Gli attestati necessari possono, poi, essere eseguiti a stato avanzamento lavori o SAL. I medesimi possono essere massimo due e devono coinvolgere rispettivamente almeno il 30% dei lavori.

Il Superbonus unificato è soltanto l'innesco iniziale del cambiamento necessario al 2021

Successivamente, l’asseverazione dovrà essere inviata ad ENEA in formato telematico entro 90 giorni dal termine dei lavori o ad ogni stato avanzamento lavori. Alla ricezione dell’asseverazione, ENEA rilascia una ricevuta informatica comprensiva di un codice identificativo. 

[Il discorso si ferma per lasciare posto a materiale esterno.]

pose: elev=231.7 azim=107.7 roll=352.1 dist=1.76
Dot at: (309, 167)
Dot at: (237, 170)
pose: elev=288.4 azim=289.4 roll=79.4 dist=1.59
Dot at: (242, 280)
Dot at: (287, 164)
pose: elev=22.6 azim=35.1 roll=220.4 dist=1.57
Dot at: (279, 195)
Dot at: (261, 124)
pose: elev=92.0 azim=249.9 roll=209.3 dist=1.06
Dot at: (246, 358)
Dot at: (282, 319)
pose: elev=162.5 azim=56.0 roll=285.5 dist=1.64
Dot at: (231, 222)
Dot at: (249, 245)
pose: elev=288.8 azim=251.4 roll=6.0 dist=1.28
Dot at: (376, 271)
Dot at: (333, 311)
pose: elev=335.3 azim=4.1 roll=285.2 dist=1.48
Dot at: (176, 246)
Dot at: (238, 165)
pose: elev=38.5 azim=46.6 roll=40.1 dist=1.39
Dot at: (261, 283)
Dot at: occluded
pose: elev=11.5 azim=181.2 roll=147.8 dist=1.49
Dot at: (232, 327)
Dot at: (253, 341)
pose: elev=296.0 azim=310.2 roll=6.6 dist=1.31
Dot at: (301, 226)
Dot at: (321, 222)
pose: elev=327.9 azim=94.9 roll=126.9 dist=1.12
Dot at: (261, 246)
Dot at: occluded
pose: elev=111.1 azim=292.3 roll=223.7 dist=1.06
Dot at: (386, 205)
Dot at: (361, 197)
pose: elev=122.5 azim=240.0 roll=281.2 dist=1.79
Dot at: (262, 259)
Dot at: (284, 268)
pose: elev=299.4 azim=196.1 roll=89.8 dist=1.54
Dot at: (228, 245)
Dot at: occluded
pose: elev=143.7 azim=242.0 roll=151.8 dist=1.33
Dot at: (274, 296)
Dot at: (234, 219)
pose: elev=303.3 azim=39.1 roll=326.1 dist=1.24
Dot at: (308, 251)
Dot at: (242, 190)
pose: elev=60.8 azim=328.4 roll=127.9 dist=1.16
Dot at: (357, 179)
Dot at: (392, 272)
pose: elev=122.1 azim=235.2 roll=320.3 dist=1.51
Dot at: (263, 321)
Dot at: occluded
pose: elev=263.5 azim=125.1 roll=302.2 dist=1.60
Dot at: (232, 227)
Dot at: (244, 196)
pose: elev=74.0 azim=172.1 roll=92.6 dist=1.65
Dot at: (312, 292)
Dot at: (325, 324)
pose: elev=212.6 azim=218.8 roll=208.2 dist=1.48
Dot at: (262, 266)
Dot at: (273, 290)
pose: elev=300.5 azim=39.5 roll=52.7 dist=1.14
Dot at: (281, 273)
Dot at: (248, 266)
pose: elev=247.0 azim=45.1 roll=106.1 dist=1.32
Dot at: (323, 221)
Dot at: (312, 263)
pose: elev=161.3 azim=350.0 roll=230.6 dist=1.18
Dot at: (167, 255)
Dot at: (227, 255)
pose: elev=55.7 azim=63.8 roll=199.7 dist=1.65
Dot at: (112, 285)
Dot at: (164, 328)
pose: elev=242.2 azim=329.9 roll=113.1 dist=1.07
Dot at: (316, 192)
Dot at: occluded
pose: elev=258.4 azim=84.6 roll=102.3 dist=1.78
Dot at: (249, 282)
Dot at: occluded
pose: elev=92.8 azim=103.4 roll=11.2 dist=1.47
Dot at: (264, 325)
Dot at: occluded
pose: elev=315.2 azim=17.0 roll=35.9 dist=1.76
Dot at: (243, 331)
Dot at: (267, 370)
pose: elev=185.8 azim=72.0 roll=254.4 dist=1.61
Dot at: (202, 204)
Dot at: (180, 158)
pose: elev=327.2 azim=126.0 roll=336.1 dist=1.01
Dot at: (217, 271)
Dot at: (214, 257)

Per quanto riguarda il Super Sismabonus l’efficacia degli interventi e la verifica della congruità delle spese verrà asseverata dai professionisti incaricati della progettazione e direzione dei lavori e del collaudo statico. A questo punto, il beneficiario comunicherà all’Agenzia delle Entrate l’opzione dello sconto in fattura o della cessione del credito d’imposta tramite il modello precompilato suddetto.

Il termine "bonus" affiancato dalla parola "super" ha l'intento di trasmettere fiduciosamente l'idea di "grande e pronto intervento in corso": così, tra le false promesse passate e misure diverse nel nome ma uguali nella sostanza, la semplificazione innescata dal Superbonus unificato dovrà rappresentare il motore del cambiamento responsabile attualmente richiesto, rafforzando il pragmatismo diretto all'obiettivo, al di là di ogni cavillo giuridico.